This week’s hype is the new model from Anthropic — Claude Mythos! It’s fine tuned for computer code. Specifically, finding security holes.
Anthropic’s not releasing Mythos. It’s too powerful for the public!
The hype is very stupid and there’s a lot of gullible people swallowing press releases whole. But today, let’s just ask: does it do the thing?
Chatbots can find bugs in computer code, sure. A bot can look through text and check for patterns. And you don’t have to find all the bugs, finding just some is fine. If it’s easy to check the bugs are real, you’ve got yourself an expensive static code checker.
Mythos fails that second one. So Anthropic sends the chatbot spew to humans to pick through for the real bugs: [Anthropic]
We triage every bug that we find, then send the highest severity bugs to professional human triagers to validate before disclosing them to the maintainer.
Yet again, the secret sauce is AGI — A Guy Instead. Mythos runs on humans.
Anthropic found real bugs with Mythos. They found a 27-year-old remote crashing bug in OpenBSD, an operating system famous for being nigh uhhackable. They found some ancient bugs in stuff like FFmpeg. And an actual remote exploit in FreeBSD!
This is not fuzzing — where you blast a program with strange input until it breaks. Mythos is just looking at the code. But the bugs feel like fuzz testing output. They’re all weird ones. And sure, weird edge cases are the delicious candy of exploit finding.

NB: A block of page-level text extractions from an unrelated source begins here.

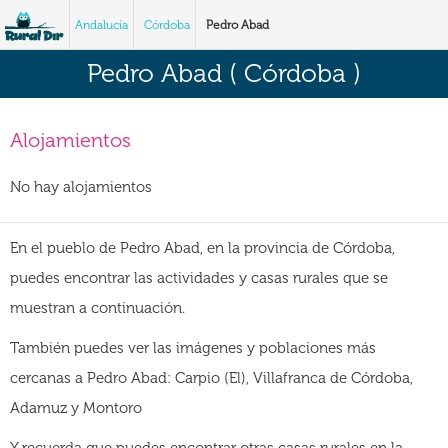
Andalucía
Córdoba
Pedro Abad
Pedro Abad ( Córdoba )
Alojamientos
No hay alojamientos
En el pueblo de Pedro Abad, en la provincia de Córdoba,
puedes encontrar las actividades y casas rurales que se
muestran a continuación.
También puedes ver las imágenes y poblaciones más
cercanas a Pedro Abad: Carpio (El), Villafranca de Córdoba,
Adamuz y Montoro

So Mythos is not nothing. But is it something? If you ignore every other real world problem with AI, this is a … tool. Is it a feasible one, though? What’s it cost to run? Anthropic says they found the OpenBSD bug after one thousand runs:
Across a thousand runs through our scaffold, the total cost was under $20,000 and found several dozen more findings.
No, you can’t see the other findings. Just under $20,000 per serious bug, huh. If I hand a security researcher $20,000 and say “find me all the bugs you can, big or small,” I’d expect a reasonable crop.

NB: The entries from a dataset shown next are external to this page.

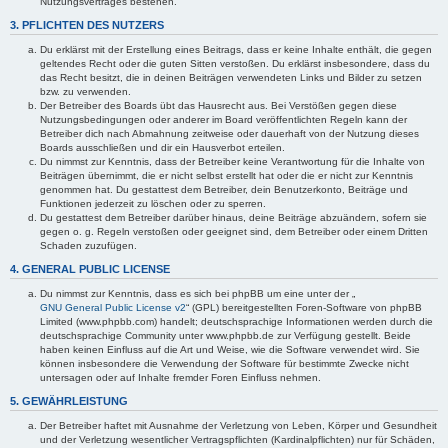
Nutzungsvertrages bestehen.
3. PFLICHTEN DES NUTZERS
Du erklärst mit der Erstellung eines Beitrags, dass er keine Inhalte enthält, die gegen
geltendes Recht oder die guten Sitten verstoßen. Du erklärst insbesondere, dass du
das Recht besitzt, die in deinen Beiträgen verwendeten Links und Bilder zu setzen
bzw. zu verwenden.
Der Betreiber des Boards übt das Hausrecht aus. Bei Verstößen gegen diese
Nutzungsbedingungen oder anderer im Board veröffentlichten Regeln kann der
Betreiber dich nach Abmahnung zeitweise oder dauerhaft von der Nutzung dieses
Boards ausschließen und dir ein Hausverbot erteilen.
Du nimmst zur Kenntnis, dass der Betreiber keine Verantwortung für die Inhalte von
Beiträgen übernimmt, die er nicht selbst erstellt hat oder die er nicht zur Kenntnis
genommen hat. Du gestattest dem Betreiber, dein Benutzerkonto, Beiträge und
Funktionen jederzeit zu löschen oder zu sperren.
Du gestattest dem Betreiber darüber hinaus, deine Beiträge abzuändern, sofern sie
gegen o. g. Regeln verstoßen oder geeignet sind, dem Betreiber oder einem Dritten
Schaden zuzufügen.
4. GENERAL PUBLIC LICENSE
Du nimmst zur Kenntnis, dass es sich bei phpBB um eine unter der „
GNU General Public License v2
“ (GPL) bereitgestellten Foren-Software von phpBB
Limited (www.phpbb.com) handelt; deutschsprachige Informationen werden durch die
deutschsprachige Community unter www.phpbb.de zur Verfügung gestellt. Beide
haben keinen Einfluss auf die Art und Weise, wie die Software verwendet wird. Sie
können insbesondere die Verwendung der Software für bestimmte Zwecke nicht
untersagen oder auf Inhalte fremder Foren Einfluss nehmen.
5. GEWÄHRLEISTUNG
Der Betreiber haftet mit Ausnahme der Verletzung von Leben, Körper und Gesundheit
und der Verletzung wesentlicher Vertragspflichten (Kardinalpflichten) nur für Schäden,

And Anthropic is doing precisely that: [Register]
Anthropic invited around 40 other organizations to participate in this introspective bug hunt, subsidized by up to $100M in usage credits for Mythos Preview and $4M in direct donations to open-source security organizations.
There’s a blog post by Aisle, an AI-based computer security company. Anthropic’s new Mythos model is not the magic here — Aisle found the same bugs that Anthropic listed but using “small, cheap, open-weights models.” [blog post]
The main thing is: have a framework that runs a ton of code through your checker — whatever checker — in a systemic manner.
And, of course, A Guy at the end to check the results aren’t rubbish.
The main thing that might make chatbot code checkers a problem is that code out in the wider world is, quite often, abject trash. Even before the vibe code. So if you want to find security holes, just check a lot of code. Can’t wait to point Mythos at the horrifying garbage pile known as Claude Code.
Anyone who says Claude Mythos is a game changer, I want to see their monthly Anthropic bill.